Whenever manga and anime use the sound of summer cicada, they touch on this tradition and on a branch of traditional Japanese poetry. Many of these poems are short and attempt to mimic the sound of the cicada. The 18th-century poet Yokai Yayu notes:
The chirruping of the cicada
aggravates the heat until I wish
to cut down the pine-tree on which it sings.

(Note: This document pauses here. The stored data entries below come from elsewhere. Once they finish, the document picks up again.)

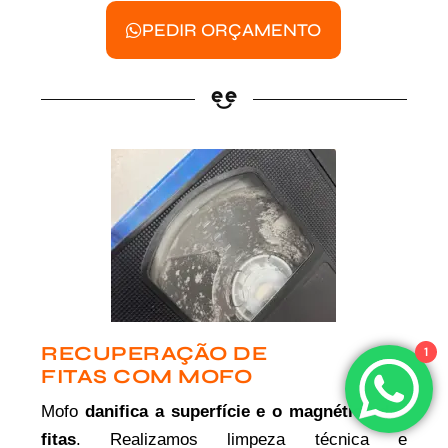
PEDIR ORÇAMENTO
RECUPERAÇÃO DE
1
FITAS COM MOFO
Mofo
danifica a superfície e o magnético das
fitas
. Realizamos limpeza técnica e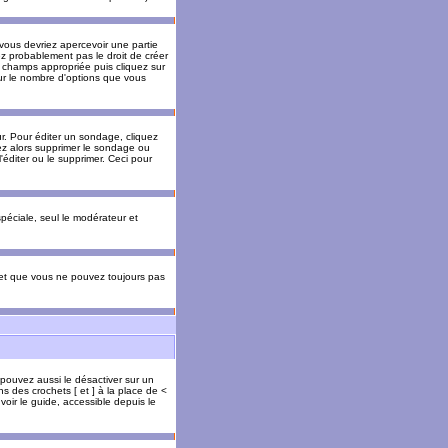
 vous devriez apercevoir une partie
ez probablement pas le droit de créer
 champs appropriée puis cliquez sur
our le nombre d'options que vous
. Pour éditer un sondage, cliquez
vez alors supprimer le sondage ou
'éditer ou le supprimer. Ceci pour
 spéciale, seul le modérateur et
s et que vous ne pouvez toujours pas
 pouvez aussi le désactiver sur un
s des crochets [ et ] à la place de <
voir le guide, accessible depuis le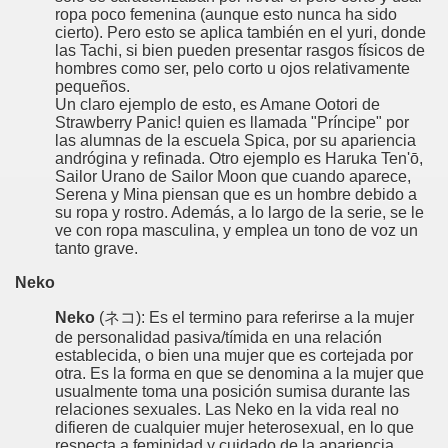
ropa poco femenina (aunque esto nunca ha sido
cierto). Pero esto se aplica también en el yuri, donde
las Tachi, si bien pueden presentar rasgos físicos de
hombres como ser, pelo corto u ojos relativamente
pequeños.
Un claro ejemplo de esto, es Amane Ootori de
Strawberry Panic! quien es llamada "Príncipe" por
las alumnas de la escuela Spica, por su apariencia
andrógina y refinada. Otro ejemplo es Haruka Ten'ō,
Sailor Urano de Sailor Moon que cuando aparece,
Serena y Mina piensan que es un hombre debido a
su ropa y rostro. Además, a lo largo de la serie, se le
ve con ropa masculina, y emplea un tono de voz un
tanto grave.
Neko
Neko
(ネコ): Es el termino para referirse a la mujer
de personalidad pasiva/tímida en una relación
establecida, o bien una mujer que es cortejada por
otra. Es la forma en que se denomina a la mujer que
usualmente toma una posición sumisa durante las
relaciones sexuales. Las Neko en la vida real no
difieren de cualquier mujer heterosexual, en lo que
respecta a feminidad y cuidado de la apariencia.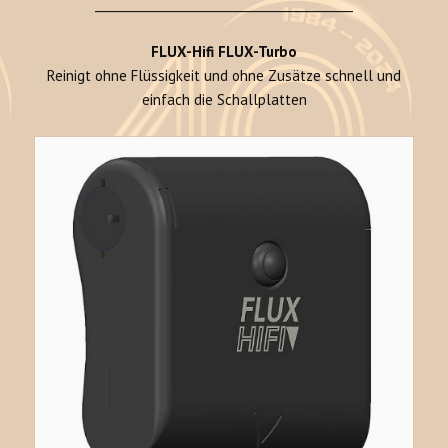
___________________________________________
FLUX-Hifi FLUX-Turbo
Reinigt ohne Flüssigkeit und ohne Zusätze schnell und
einfach die Schallplatten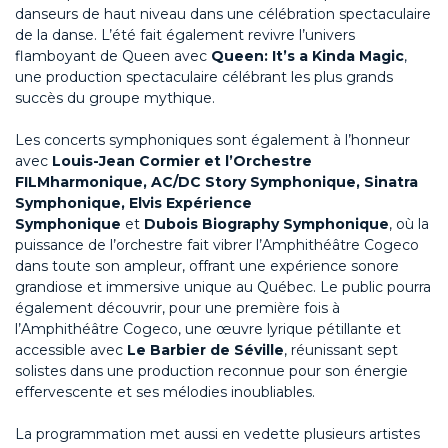
danseurs de haut niveau dans une célébration spectaculaire
de la danse. L’été fait également revivre l’univers
flamboyant de Queen avec
Queen: It’s a Kinda Magic
,
une production spectaculaire célébrant les plus grands
succès du groupe mythique.
Les concerts symphoniques sont également à l’honneur
avec
Louis-Jean Cormier et l’Orchestre
FILMharmonique, AC/DC Story Symphonique, Sinatra
Symphonique, Elvis Expérience
Symphonique
et
Dubois Biography Symphonique
, où la
puissance de l’orchestre fait vibrer l’Amphithéâtre Cogeco
dans toute son ampleur, offrant une expérience sonore
grandiose et immersive unique au Québec. Le public pourra
également découvrir, pour une première fois à
l’Amphithéâtre Cogeco, une œuvre lyrique pétillante et
accessible avec
Le Barbier de Séville
, réunissant sept
solistes dans une production reconnue pour son énergie
effervescente et ses mélodies inoubliables.
La programmation met aussi en vedette plusieurs artistes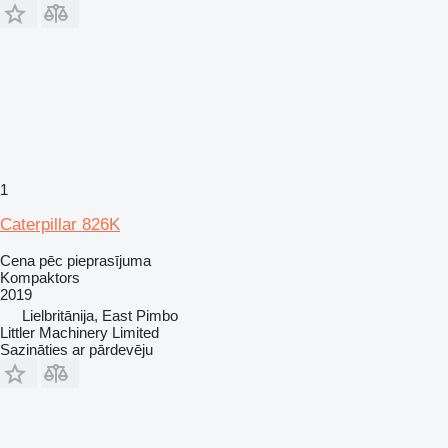
1
Caterpillar 826K
Cena pēc pieprasījuma
Kompaktors
2019
Lielbritānija, East Pimbo
Littler Machinery Limited
Sazināties ar pārdevēju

While some poets enjoyed the cicada, many more were like Yokai and found the bugs annoying:
Meseems that only I, —
I alone among mortals —
ever suffered such heat!
Oh, the noise of the cicada!
Gone, the shadowing clouds! —
again the shrilling of cicada
rises and slowly swells, —
ever increasing the heat!
Fathomless deepens the heat:
the ceaseless shrilling of cicada
mounts, like a hissing of fire, up to the motionless clouds
Anime tries to capture this by making the cicada’s background noise loud in relation to characters’ conversations. This isn’t a sign of bad sound mixing, but it pulls from a tradition of cicada annoyance in Japanese literature.


I’ve seen some anime fans speak about scenes of power lines with the chirruping of cicadas as metaphors for how everything interconnects. While this may be true in some stories, these scenes primarily seek to invoke nostalgia and provide a period at the end of an emotional event. These scenes convey relentless heat in a visually poetic way. They use what many people consider an ugly necessity to suggest a fragile, beautiful moment in a character’s life.


Power line scenes provide a space for reflection. After all, most of us don’t see power lines and eventually grow deaf to the sound of summer cicada. Anime and manga force us to take a moment to notice these mundane parts of life and consider the fact they aren’t mundane at all. This act of reflection acts as a stand in for what the character may well be feeling as they reflect on events they’ve experienced. Power lines and cicadas call us to awareness.
References
Baseel, C. (2014). Why does Japan have so many overhead power lines? JapanToday. http://www.japantoday.com/category/lifestyle/view/why-does-japan-have-so-many-overhead-power-lines
Edoh, K., (2014) Modeling Cicada Sound Production and Propagation. Journal of Biological Systems. 22 (4) 617-630.
Hearn, L. (1900) Shadowings. Boston: Little, Brown, and Company.
Holden, C. (2007) Random Samples. Science, New Series. 317 (5843) 1301.
Lewis, L. (2007). Amorous cicadas drown out sound of silence. The Times.
Milius, S. (2013). Mystery in Synchrony: Cicadas’ odd life cycle poses evolutionary conundrums. Science News. 18 (1) 26-28.
Shikibu, MurasakiThe Tale of Genji. N.p.: Tuttle, 2006.